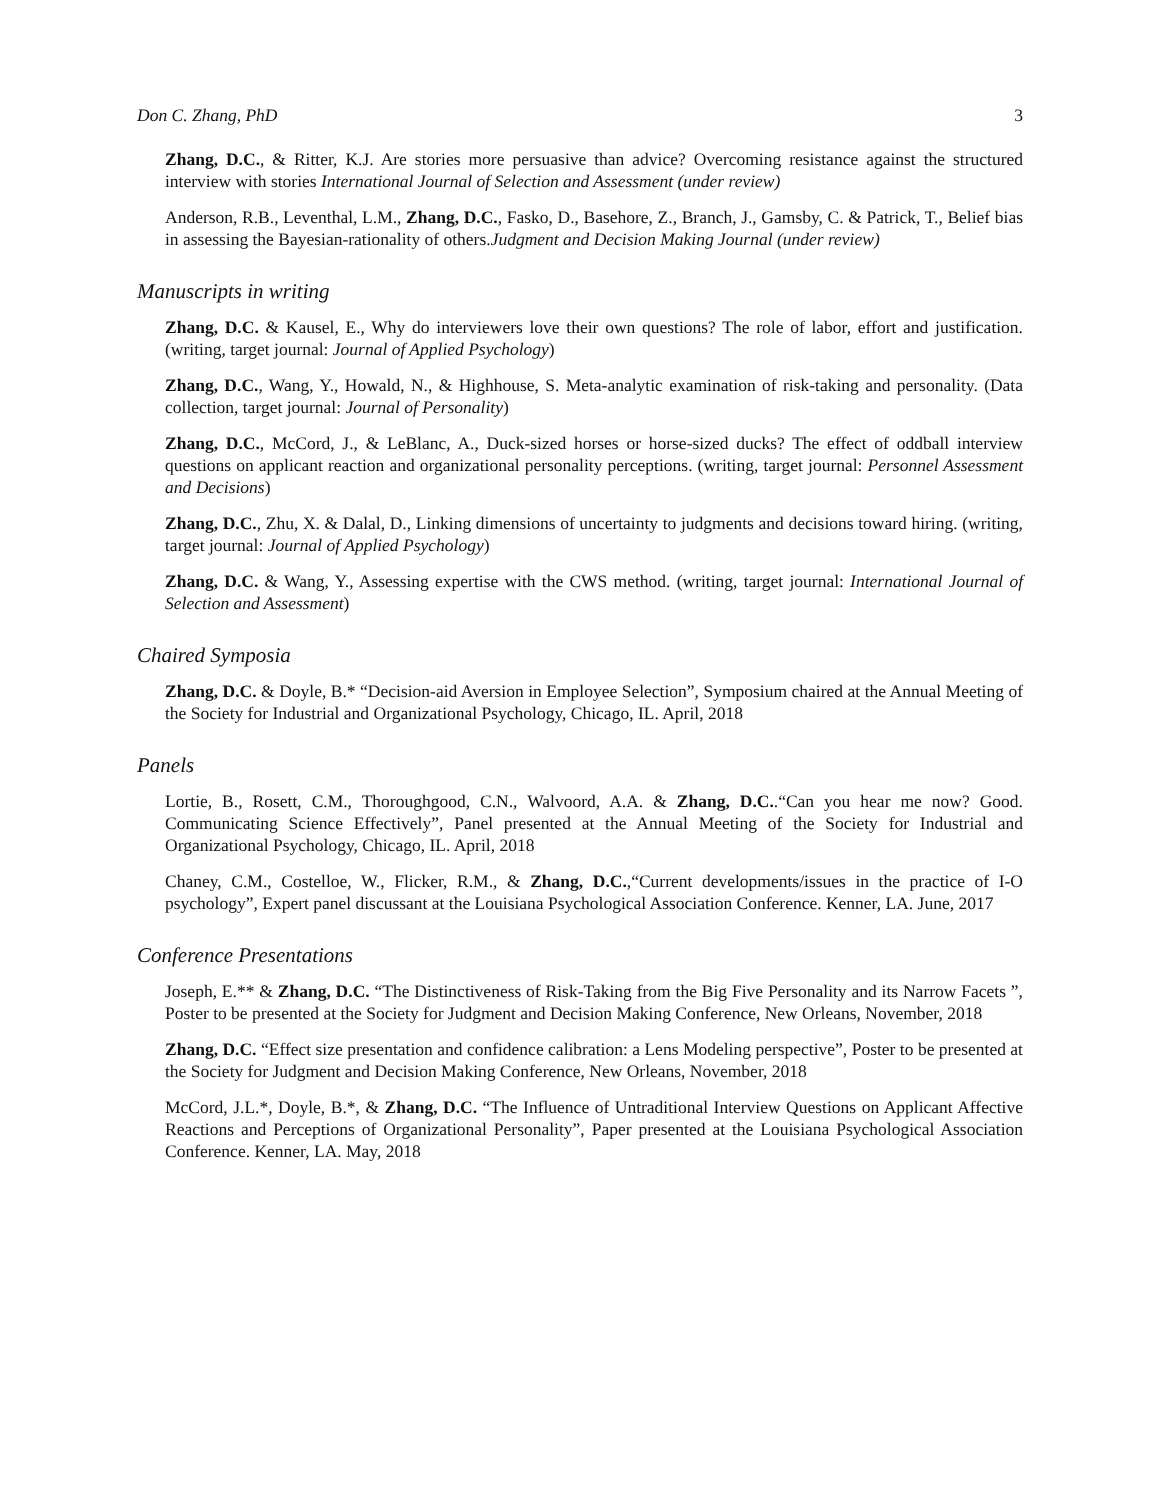Don C. Zhang, PhD 3
Zhang, D.C., & Ritter, K.J. Are stories more persuasive than advice? Overcoming resistance against the structured interview with stories International Journal of Selection and Assessment (under review)
Anderson, R.B., Leventhal, L.M., Zhang, D.C., Fasko, D., Basehore, Z., Branch, J., Gamsby, C. & Patrick, T., Belief bias in assessing the Bayesian-rationality of others.Judgment and Decision Making Journal (under review)
Manuscripts in writing
Zhang, D.C. & Kausel, E., Why do interviewers love their own questions? The role of labor, effort and justification. (writing, target journal: Journal of Applied Psychology)
Zhang, D.C., Wang, Y., Howald, N., & Highhouse, S. Meta-analytic examination of risk-taking and personality. (Data collection, target journal: Journal of Personality)
Zhang, D.C., McCord, J., & LeBlanc, A., Duck-sized horses or horse-sized ducks? The effect of oddball interview questions on applicant reaction and organizational personality perceptions. (writing, target journal: Personnel Assessment and Decisions)
Zhang, D.C., Zhu, X. & Dalal, D., Linking dimensions of uncertainty to judgments and decisions toward hiring. (writing, target journal: Journal of Applied Psychology)
Zhang, D.C. & Wang, Y., Assessing expertise with the CWS method. (writing, target journal: International Journal of Selection and Assessment)
Chaired Symposia
Zhang, D.C. & Doyle, B.* “Decision-aid Aversion in Employee Selection”, Symposium chaired at the Annual Meeting of the Society for Industrial and Organizational Psychology, Chicago, IL. April, 2018
Panels
Lortie, B., Rosett, C.M., Thoroughgood, C.N., Walvoord, A.A. & Zhang, D.C..“Can you hear me now? Good. Communicating Science Effectively”, Panel presented at the Annual Meeting of the Society for Industrial and Organizational Psychology, Chicago, IL. April, 2018
Chaney, C.M., Costelloe, W., Flicker, R.M., & Zhang, D.C.,“Current developments/issues in the practice of I-O psychology”, Expert panel discussant at the Louisiana Psychological Association Conference. Kenner, LA. June, 2017
Conference Presentations
Joseph, E.** & Zhang, D.C. “The Distinctiveness of Risk-Taking from the Big Five Personality and its Narrow Facets ”, Poster to be presented at the Society for Judgment and Decision Making Conference, New Orleans, November, 2018
Zhang, D.C. “Effect size presentation and confidence calibration: a Lens Modeling perspective”, Poster to be presented at the Society for Judgment and Decision Making Conference, New Orleans, November, 2018
McCord, J.L.*, Doyle, B.*, & Zhang, D.C. “The Influence of Untraditional Interview Questions on Applicant Affective Reactions and Perceptions of Organizational Personality”, Paper presented at the Louisiana Psychological Association Conference. Kenner, LA. May, 2018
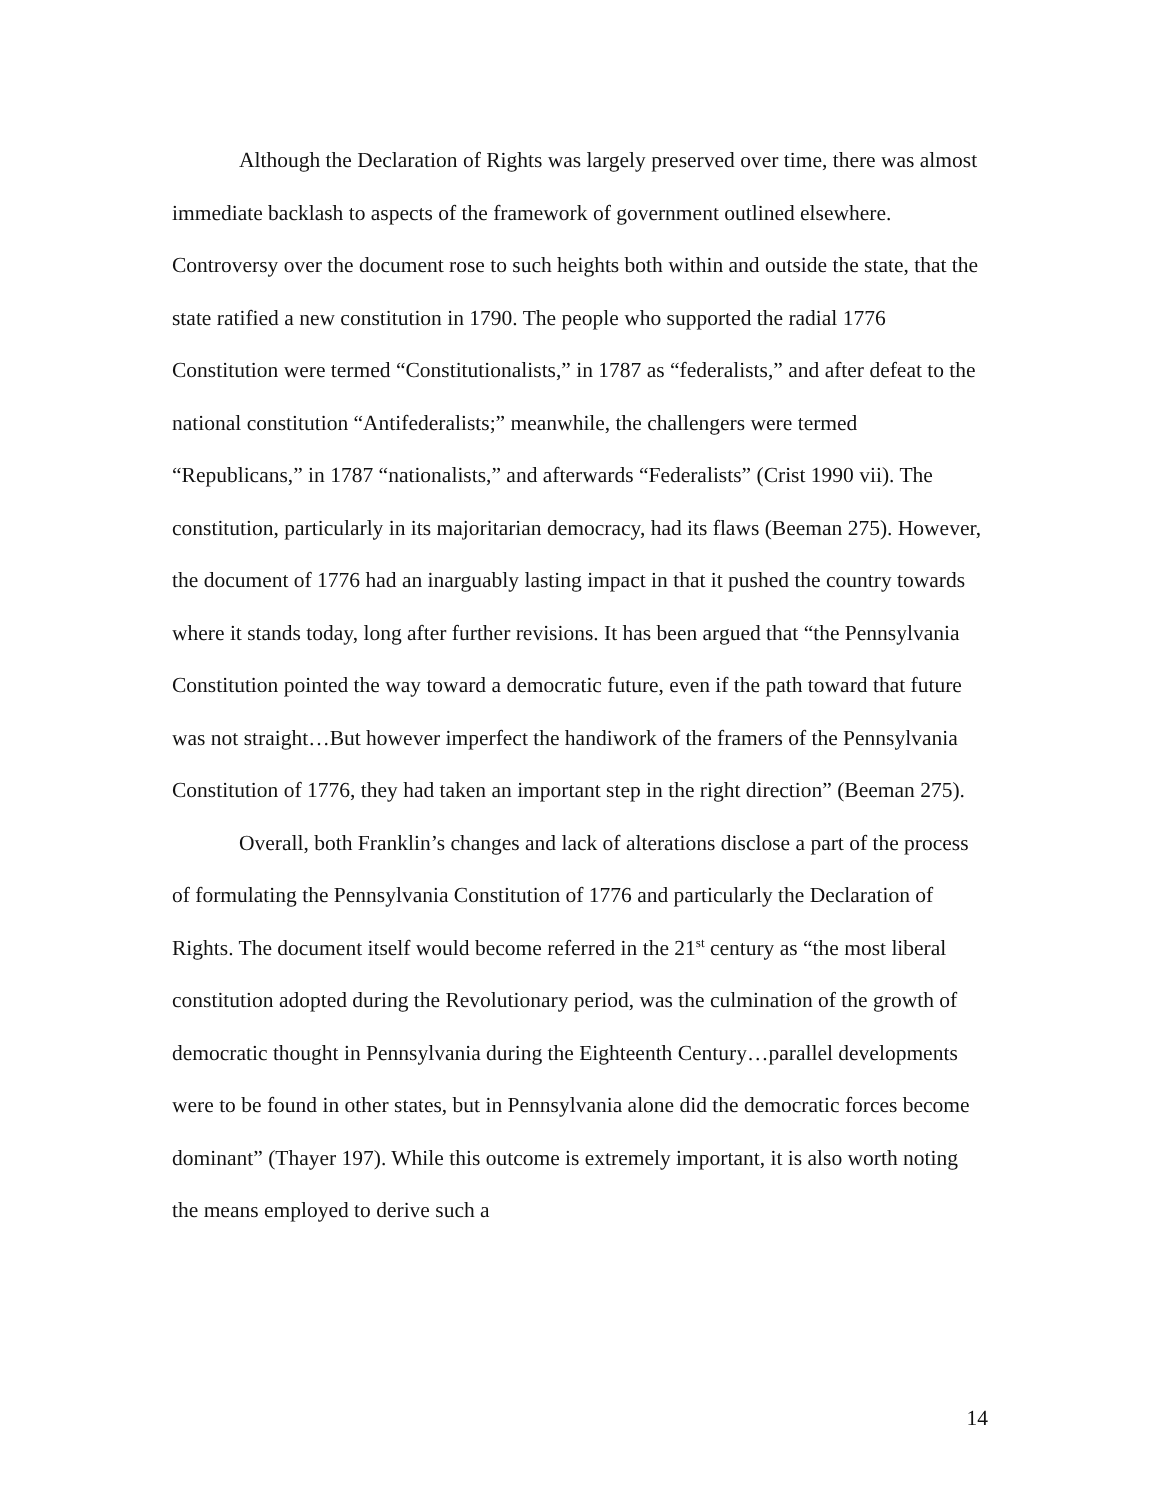Although the Declaration of Rights was largely preserved over time, there was almost immediate backlash to aspects of the framework of government outlined elsewhere. Controversy over the document rose to such heights both within and outside the state, that the state ratified a new constitution in 1790. The people who supported the radial 1776 Constitution were termed “Constitutionalists,” in 1787 as “federalists,” and after defeat to the national constitution “Antifederalists;” meanwhile, the challengers were termed “Republicans,” in 1787 “nationalists,” and afterwards “Federalists” (Crist 1990 vii). The constitution, particularly in its majoritarian democracy, had its flaws (Beeman 275). However, the document of 1776 had an inarguably lasting impact in that it pushed the country towards where it stands today, long after further revisions. It has been argued that “the Pennsylvania Constitution pointed the way toward a democratic future, even if the path toward that future was not straight…But however imperfect the handiwork of the framers of the Pennsylvania Constitution of 1776, they had taken an important step in the right direction” (Beeman 275).
Overall, both Franklin’s changes and lack of alterations disclose a part of the process of formulating the Pennsylvania Constitution of 1776 and particularly the Declaration of Rights. The document itself would become referred in the 21<sup>st</sup> century as “the most liberal constitution adopted during the Revolutionary period, was the culmination of the growth of democratic thought in Pennsylvania during the Eighteenth Century…parallel developments were to be found in other states, but in Pennsylvania alone did the democratic forces become dominant” (Thayer 197). While this outcome is extremely important, it is also worth noting the means employed to derive such a
14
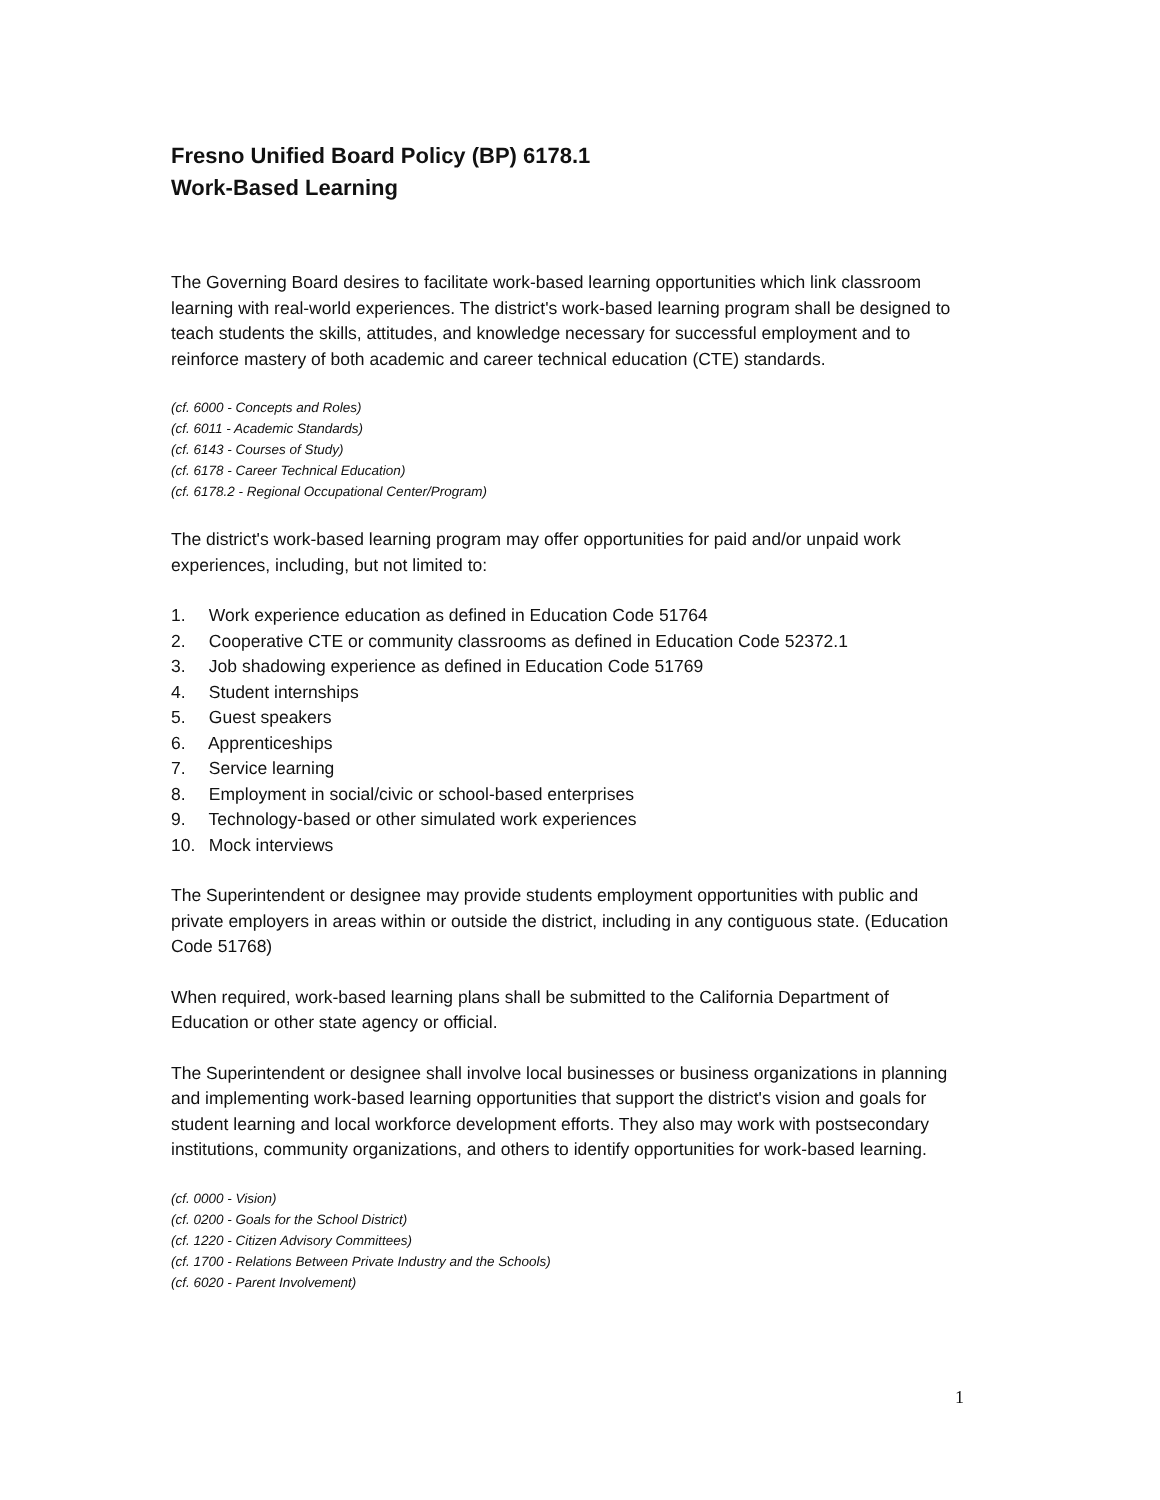Fresno Unified Board Policy (BP) 6178.1
Work-Based Learning
The Governing Board desires to facilitate work-based learning opportunities which link classroom learning with real-world experiences. The district's work-based learning program shall be designed to teach students the skills, attitudes, and knowledge necessary for successful employment and to reinforce mastery of both academic and career technical education (CTE) standards.
(cf. 6000 - Concepts and Roles)
(cf. 6011 - Academic Standards)
(cf. 6143 - Courses of Study)
(cf. 6178 - Career Technical Education)
(cf. 6178.2 - Regional Occupational Center/Program)
The district's work-based learning program may offer opportunities for paid and/or unpaid work experiences, including, but not limited to:
1. Work experience education as defined in Education Code 51764
2. Cooperative CTE or community classrooms as defined in Education Code 52372.1
3. Job shadowing experience as defined in Education Code 51769
4. Student internships
5. Guest speakers
6. Apprenticeships
7. Service learning
8. Employment in social/civic or school-based enterprises
9. Technology-based or other simulated work experiences
10. Mock interviews
The Superintendent or designee may provide students employment opportunities with public and private employers in areas within or outside the district, including in any contiguous state. (Education Code 51768)
When required, work-based learning plans shall be submitted to the California Department of Education or other state agency or official.
The Superintendent or designee shall involve local businesses or business organizations in planning and implementing work-based learning opportunities that support the district's vision and goals for student learning and local workforce development efforts. They also may work with postsecondary institutions, community organizations, and others to identify opportunities for work-based learning.
(cf. 0000 - Vision)
(cf. 0200 - Goals for the School District)
(cf. 1220 - Citizen Advisory Committees)
(cf. 1700 - Relations Between Private Industry and the Schools)
(cf. 6020 - Parent Involvement)
1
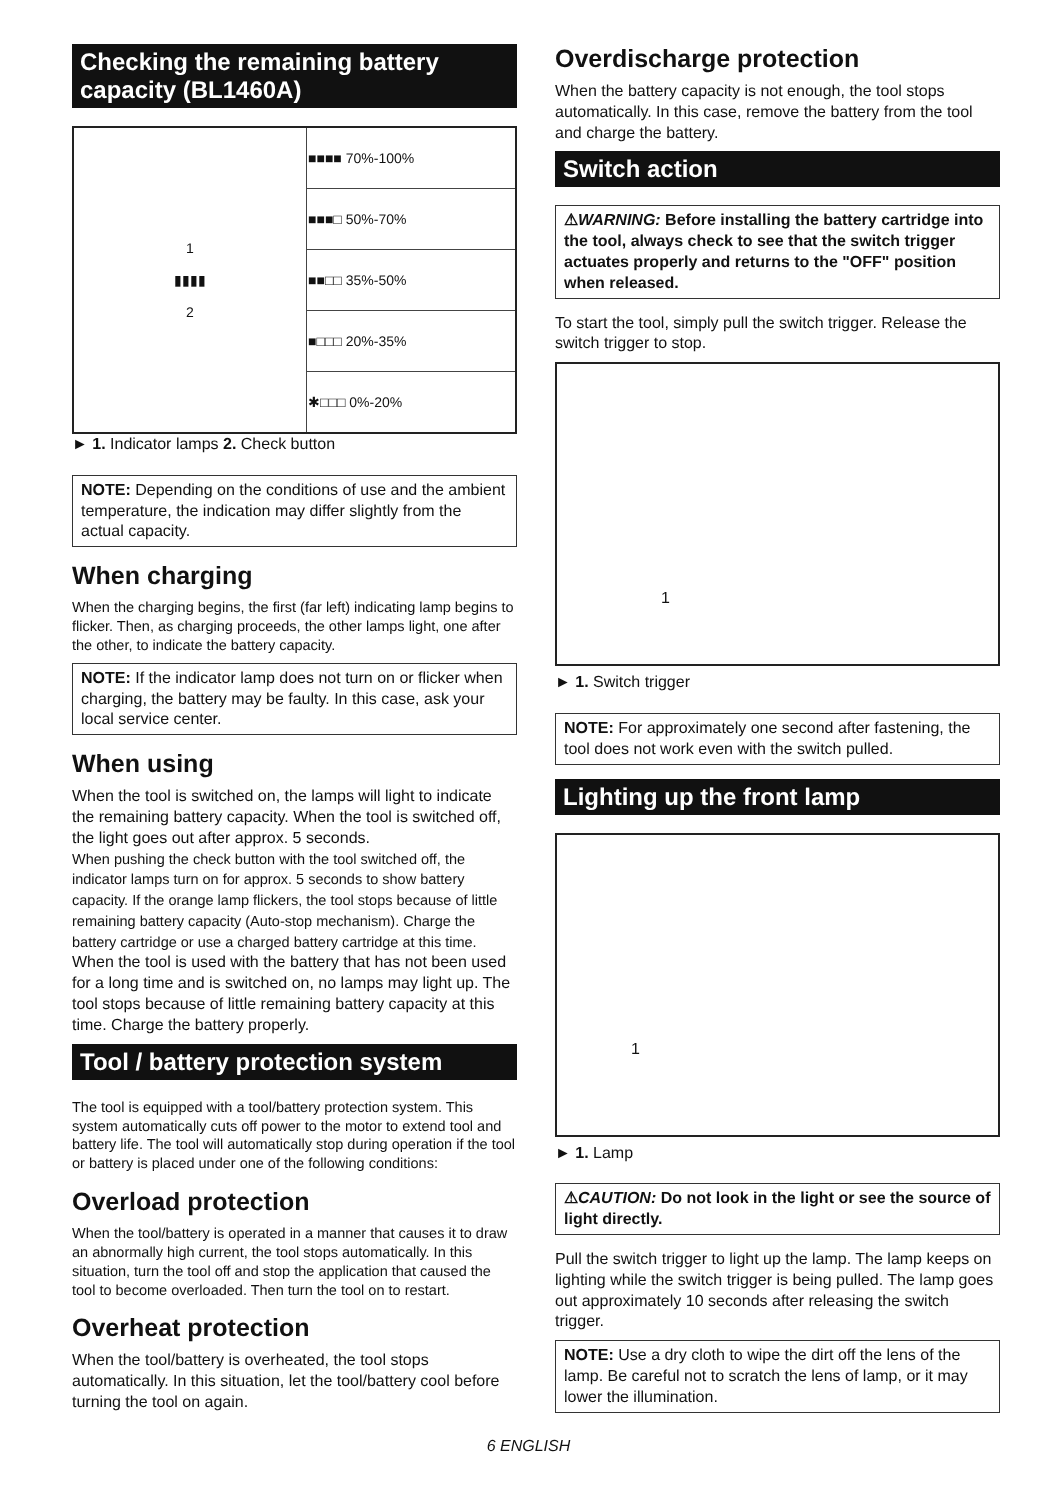Checking the remaining battery capacity (BL1460A)
| 1 ▮▮▮▮ 2 | ■■■■ 70%-100% |
| | ■■■□ 50%-70% |
| | ■■□□ 35%-50% |
| | ■□□□ 20%-35% |
| | ✱□□□ 0%-20% |
► 1. Indicator lamps 2. Check button
NOTE: Depending on the conditions of use and the ambient temperature, the indication may differ slightly from the actual capacity.
When charging
When the charging begins, the first (far left) indicating lamp begins to flicker. Then, as charging proceeds, the other lamps light, one after the other, to indicate the battery capacity.
NOTE: If the indicator lamp does not turn on or flicker when charging, the battery may be faulty. In this case, ask your local service center.
When using
When the tool is switched on, the lamps will light to indicate the remaining battery capacity. When the tool is switched off, the light goes out after approx. 5 seconds.
When pushing the check button with the tool switched off, the indicator lamps turn on for approx. 5 seconds to show battery capacity. If the orange lamp flickers, the tool stops because of little remaining battery capacity (Auto-stop mechanism). Charge the battery cartridge or use a charged battery cartridge at this time.
When the tool is used with the battery that has not been used for a long time and is switched on, no lamps may light up. The tool stops because of little remaining battery capacity at this time. Charge the battery properly.
Tool / battery protection system
The tool is equipped with a tool/battery protection system. This system automatically cuts off power to the motor to extend tool and battery life. The tool will automatically stop during operation if the tool or battery is placed under one of the following conditions:
Overload protection
When the tool/battery is operated in a manner that causes it to draw an abnormally high current, the tool stops automatically. In this situation, turn the tool off and stop the application that caused the tool to become overloaded. Then turn the tool on to restart.
Overheat protection
When the tool/battery is overheated, the tool stops automatically. In this situation, let the tool/battery cool before turning the tool on again.
Overdischarge protection
When the battery capacity is not enough, the tool stops automatically. In this case, remove the battery from the tool and charge the battery.
Switch action
⚠WARNING: Before installing the battery cartridge into the tool, always check to see that the switch trigger actuates properly and returns to the "OFF" position when released.
To start the tool, simply pull the switch trigger. Release the switch trigger to stop.
1
► 1. Switch trigger
NOTE: For approximately one second after fastening, the tool does not work even with the switch pulled.
Lighting up the front lamp
1
► 1. Lamp
⚠CAUTION: Do not look in the light or see the source of light directly.
Pull the switch trigger to light up the lamp. The lamp keeps on lighting while the switch trigger is being pulled. The lamp goes out approximately 10 seconds after releasing the switch trigger.
NOTE: Use a dry cloth to wipe the dirt off the lens of the lamp. Be careful not to scratch the lens of lamp, or it may lower the illumination.
6 ENGLISH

──────────

= EXERCISE =
From the records above, copy out the line with "NOTE: If the", the line with "The tool is equipped", and every line between them, word for word.

= EXPECTED OUTPUT =
NOTE: If the indicator lamp does not turn on or flicker when charging, the battery may be faulty. In this case, ask your local service center.
When using
When the tool is switched on, the lamps will light to indicate the remaining battery capacity. When the tool is switched off, the light goes out after approx. 5 seconds.
When pushing the check button with the tool switched off, the indicator lamps turn on for approx. 5 seconds to show battery capacity. If the orange lamp flickers, the tool stops because of little remaining battery capacity (Auto-stop mechanism). Charge the battery cartridge or use a charged battery cartridge at this time.
When the tool is used with the battery that has not been used for a long time and is switched on, no lamps may light up. The tool stops because of little remaining battery capacity at this time. Charge the battery properly.
Tool / battery protection system
The tool is equipped with a tool/battery protection system. This system automatically cuts off power to the motor to extend tool and battery life. The tool will automatically stop during operation if the tool or battery is placed under one of the following conditions:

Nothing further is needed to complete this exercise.